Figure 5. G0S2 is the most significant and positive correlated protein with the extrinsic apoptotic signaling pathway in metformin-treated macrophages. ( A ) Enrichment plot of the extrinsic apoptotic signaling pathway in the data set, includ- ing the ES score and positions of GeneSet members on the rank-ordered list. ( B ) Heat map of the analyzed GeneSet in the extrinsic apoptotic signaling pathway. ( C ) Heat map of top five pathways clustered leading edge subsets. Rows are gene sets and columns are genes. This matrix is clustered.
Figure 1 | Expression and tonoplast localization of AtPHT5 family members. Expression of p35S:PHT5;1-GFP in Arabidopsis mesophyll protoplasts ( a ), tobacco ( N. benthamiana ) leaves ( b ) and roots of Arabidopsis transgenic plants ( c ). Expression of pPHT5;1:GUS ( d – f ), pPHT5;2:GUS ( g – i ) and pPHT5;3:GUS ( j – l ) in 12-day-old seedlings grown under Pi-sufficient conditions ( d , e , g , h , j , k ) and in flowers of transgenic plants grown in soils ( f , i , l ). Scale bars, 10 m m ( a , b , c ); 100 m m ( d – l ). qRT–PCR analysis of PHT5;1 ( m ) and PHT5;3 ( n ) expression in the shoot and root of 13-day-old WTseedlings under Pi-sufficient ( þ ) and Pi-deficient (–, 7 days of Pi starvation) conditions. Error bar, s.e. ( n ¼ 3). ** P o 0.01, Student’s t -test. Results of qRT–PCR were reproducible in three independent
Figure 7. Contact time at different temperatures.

...

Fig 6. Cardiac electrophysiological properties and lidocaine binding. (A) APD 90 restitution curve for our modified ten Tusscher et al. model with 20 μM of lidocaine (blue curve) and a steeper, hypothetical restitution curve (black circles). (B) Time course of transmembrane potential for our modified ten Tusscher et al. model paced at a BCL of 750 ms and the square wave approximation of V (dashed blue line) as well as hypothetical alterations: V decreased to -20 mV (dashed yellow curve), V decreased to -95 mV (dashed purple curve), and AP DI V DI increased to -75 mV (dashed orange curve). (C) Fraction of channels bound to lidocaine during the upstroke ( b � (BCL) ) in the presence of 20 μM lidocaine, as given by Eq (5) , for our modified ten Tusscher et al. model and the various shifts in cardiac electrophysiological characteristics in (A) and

About this exercise
Above are the lines; repeat exactly the ones from the line containing "Figure 5. G0S2" down to the line containing "Figure 7. Contact", both inclusive.

Solution for this problem
Figure 5. G0S2 is the most significant and positive correlated protein with the extrinsic apoptotic signaling pathway in metformin-treated macrophages. ( A ) Enrichment plot of the extrinsic apoptotic signaling pathway in the data set, includ- ing the ES score and positions of GeneSet members on the rank-ordered list. ( B ) Heat map of the analyzed GeneSet in the extrinsic apoptotic signaling pathway. ( C ) Heat map of top five pathways clustered leading edge subsets. Rows are gene sets and columns are genes. This matrix is clustered.
Figure 1 | Expression and tonoplast localization of AtPHT5 family members. Expression of p35S:PHT5;1-GFP in Arabidopsis mesophyll protoplasts ( a ), tobacco ( N. benthamiana ) leaves ( b ) and roots of Arabidopsis transgenic plants ( c ). Expression of pPHT5;1:GUS ( d – f ), pPHT5;2:GUS ( g – i ) and pPHT5;3:GUS ( j – l ) in 12-day-old seedlings grown under Pi-sufficient conditions ( d , e , g , h , j , k ) and in flowers of transgenic plants grown in soils ( f , i , l ). Scale bars, 10 m m ( a , b , c ); 100 m m ( d – l ). qRT–PCR analysis of PHT5;1 ( m ) and PHT5;3 ( n ) expression in the shoot and root of 13-day-old WTseedlings under Pi-sufficient ( þ ) and Pi-deficient (–, 7 days of Pi starvation) conditions. Error bar, s.e. ( n ¼ 3). ** P o 0.01, Student’s t -test. Results of qRT–PCR were reproducible in three independent
Figure 7. Contact time at different temperatures.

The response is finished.